======== PASSAGE FOR REVIEW

After E.'s karyotype came back and we learned we couldn't use her as our egg donor, I spent a long time on the phone with the genetic counselor in Denver.
We talked about the different paths in front of Will and me, potential frontrunner options being: transfer some of our normal embryos back into me since I'm on depot lupron and prepping for a transfer anyway, find a new egg donor - such as potentially my sister, or go straight to a gestational carrier.
The counselor and I mused about what a great story it would be to transfer our own embryos after this donor fell through and have at least one healthy child from the five embryos. That it would feel like it was "meant to be" that the donor fell through (a concept I don't so much believe in usually). It would be a really lovely ending to a harrowing four-and-a-half year story. Because those embryos are so precious and are basically irreplaceable, I thought of maybe putting in a couple of the more wonky ones, in particular, one or two of the day 7 blasts.

================
======== DATA PROVIDED

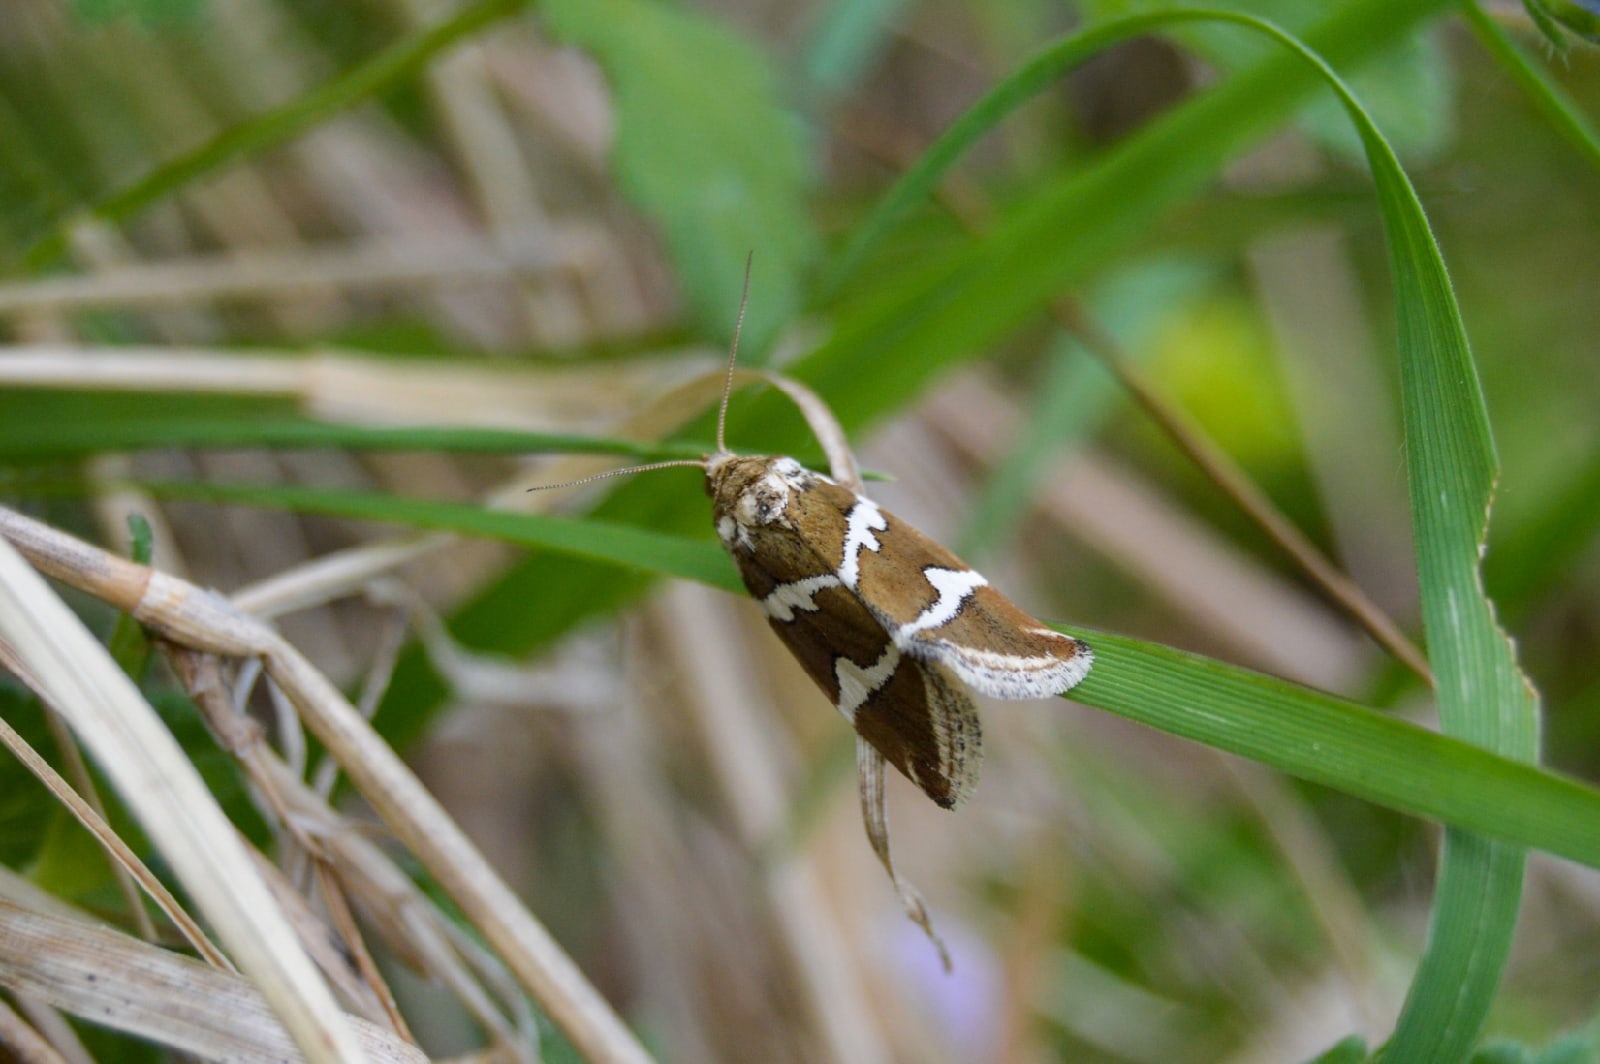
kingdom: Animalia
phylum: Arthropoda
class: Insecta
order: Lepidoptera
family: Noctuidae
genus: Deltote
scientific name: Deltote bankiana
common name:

================

◆ ASSIGNED TASK ◆
Write out the part of the fertility post that runs from "We talked about" down to "day 7 blasts.". None of the dataset entries are needed here.

◆ ANSWER BOX ◆
We talked about the different paths in front of Will and me, potential frontrunner options being: transfer some of our normal embryos back into me since I'm on depot lupron and prepping for a transfer anyway, find a new egg donor - such as potentially my sister, or go straight to a gestational carrier.
The counselor and I mused about what a great story it would be to transfer our own embryos after this donor fell through and have at least one healthy child from the five embryos. That it would feel like it was "meant to be" that the donor fell through (a concept I don't so much believe in usually). It would be a really lovely ending to a harrowing four-and-a-half year story. Because those embryos are so precious and are basically irreplaceable, I thought of maybe putting in a couple of the more wonky ones, in particular, one or two of the day 7 blasts.